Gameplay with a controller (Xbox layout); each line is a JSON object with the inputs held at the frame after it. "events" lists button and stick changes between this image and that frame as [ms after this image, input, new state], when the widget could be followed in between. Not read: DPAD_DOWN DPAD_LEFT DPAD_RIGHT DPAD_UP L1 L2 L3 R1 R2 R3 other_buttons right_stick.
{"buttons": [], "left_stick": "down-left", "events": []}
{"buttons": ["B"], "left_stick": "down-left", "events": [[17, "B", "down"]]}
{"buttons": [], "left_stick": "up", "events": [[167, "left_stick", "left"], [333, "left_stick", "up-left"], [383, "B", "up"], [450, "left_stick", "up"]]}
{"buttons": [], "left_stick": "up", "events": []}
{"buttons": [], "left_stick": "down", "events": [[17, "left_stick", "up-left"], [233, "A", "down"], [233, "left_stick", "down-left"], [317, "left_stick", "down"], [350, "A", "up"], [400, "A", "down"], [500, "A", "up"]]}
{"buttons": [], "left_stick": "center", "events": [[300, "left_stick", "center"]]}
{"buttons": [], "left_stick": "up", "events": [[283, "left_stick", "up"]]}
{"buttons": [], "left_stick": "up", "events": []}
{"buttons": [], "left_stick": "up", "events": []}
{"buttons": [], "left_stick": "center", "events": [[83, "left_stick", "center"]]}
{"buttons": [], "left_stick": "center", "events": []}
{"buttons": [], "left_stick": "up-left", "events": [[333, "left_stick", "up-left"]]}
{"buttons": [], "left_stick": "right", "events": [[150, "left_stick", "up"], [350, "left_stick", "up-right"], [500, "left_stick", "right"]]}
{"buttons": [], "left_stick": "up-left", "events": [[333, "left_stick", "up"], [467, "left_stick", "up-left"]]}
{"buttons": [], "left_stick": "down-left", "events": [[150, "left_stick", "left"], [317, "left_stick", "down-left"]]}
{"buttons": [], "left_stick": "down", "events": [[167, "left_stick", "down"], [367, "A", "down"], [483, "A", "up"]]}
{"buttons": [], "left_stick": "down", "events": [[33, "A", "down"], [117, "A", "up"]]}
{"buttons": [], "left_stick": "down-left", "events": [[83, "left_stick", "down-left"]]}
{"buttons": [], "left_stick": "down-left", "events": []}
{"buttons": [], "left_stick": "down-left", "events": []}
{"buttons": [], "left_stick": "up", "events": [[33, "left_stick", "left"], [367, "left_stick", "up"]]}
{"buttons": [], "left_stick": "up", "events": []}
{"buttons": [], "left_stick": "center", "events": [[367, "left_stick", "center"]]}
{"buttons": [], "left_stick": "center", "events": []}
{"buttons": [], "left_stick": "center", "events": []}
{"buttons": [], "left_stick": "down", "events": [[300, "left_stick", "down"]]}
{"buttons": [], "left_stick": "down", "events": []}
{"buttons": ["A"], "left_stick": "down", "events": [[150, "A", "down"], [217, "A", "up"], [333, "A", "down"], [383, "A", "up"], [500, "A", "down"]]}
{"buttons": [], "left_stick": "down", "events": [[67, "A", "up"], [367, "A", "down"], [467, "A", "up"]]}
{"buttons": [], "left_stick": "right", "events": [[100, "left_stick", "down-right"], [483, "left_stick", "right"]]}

What needs to be done: Every line of the listing should be printed again exactly.

Result of the exercise:
Gameplay with a controller (Xbox layout); each line is a JSON object with the inputs held at the frame after it. "events" lists button and stick changes between this image and that frame as [ms after this image, input, new state], when the widget could be followed in between. Not read: DPAD_DOWN DPAD_LEFT DPAD_RIGHT DPAD_UP L1 L2 L3 R1 R2 R3 other_buttons right_stick.
{"buttons": [], "left_stick": "down-left", "events": []}
{"buttons": ["B"], "left_stick": "down-left", "events": [[17, "B", "down"]]}
{"buttons": [], "left_stick": "up", "events": [[167, "left_stick", "left"], [333, "left_stick", "up-left"], [383, "B", "up"], [450, "left_stick", "up"]]}
{"buttons": [], "left_stick": "up", "events": []}
{"buttons": [], "left_stick": "down", "events": [[17, "left_stick", "up-left"], [233, "A", "down"], [233, "left_stick", "down-left"], [317, "left_stick", "down"], [350, "A", "up"], [400, "A", "down"], [500, "A", "up"]]}
{"buttons": [], "left_stick": "center", "events": [[300, "left_stick", "center"]]}
{"buttons": [], "left_stick": "up", "events": [[283, "left_stick", "up"]]}
{"buttons": [], "left_stick": "up", "events": []}
{"buttons": [], "left_stick": "up", "events": []}
{"buttons": [], "left_stick": "center", "events": [[83, "left_stick", "center"]]}
{"buttons": [], "left_stick": "center", "events": []}
{"buttons": [], "left_stick": "up-left", "events": [[333, "left_stick", "up-left"]]}
{"buttons": [], "left_stick": "right", "events": [[150, "left_stick", "up"], [350, "left_stick", "up-right"], [500, "left_stick", "right"]]}
{"buttons": [], "left_stick": "up-left", "events": [[333, "left_stick", "up"], [467, "left_stick", "up-left"]]}
{"buttons": [], "left_stick": "down-left", "events": [[150, "left_stick", "left"], [317, "left_stick", "down-left"]]}
{"buttons": [], "left_stick": "down", "events": [[167, "left_stick", "down"], [367, "A", "down"], [483, "A", "up"]]}
{"buttons": [], "left_stick": "down", "events": [[33, "A", "down"], [117, "A", "up"]]}
{"buttons": [], "left_stick": "down-left", "events": [[83, "left_stick", "down-left"]]}
{"buttons": [], "left_stick": "down-left", "events": []}
{"buttons": [], "left_stick": "down-left", "events": []}
{"buttons": [], "left_stick": "up", "events": [[33, "left_stick", "left"], [367, "left_stick", "up"]]}
{"buttons": [], "left_stick": "up", "events": []}
{"buttons": [], "left_stick": "center", "events": [[367, "left_stick", "center"]]}
{"buttons": [], "left_stick": "center", "events": []}
{"buttons": [], "left_stick": "center", "events": []}
{"buttons": [], "left_stick": "down", "events": [[300, "left_stick", "down"]]}
{"buttons": [], "left_stick": "down", "events": []}
{"buttons": ["A"], "left_stick": "down", "events": [[150, "A", "down"], [217, "A", "up"], [333, "A", "down"], [383, "A", "up"], [500, "A", "down"]]}
{"buttons": [], "left_stick": "down", "events": [[67, "A", "up"], [367, "A", "down"], [467, "A", "up"]]}
{"buttons": [], "left_stick": "right", "events": [[100, "left_stick", "down-right"], [483, "left_stick", "right"]]}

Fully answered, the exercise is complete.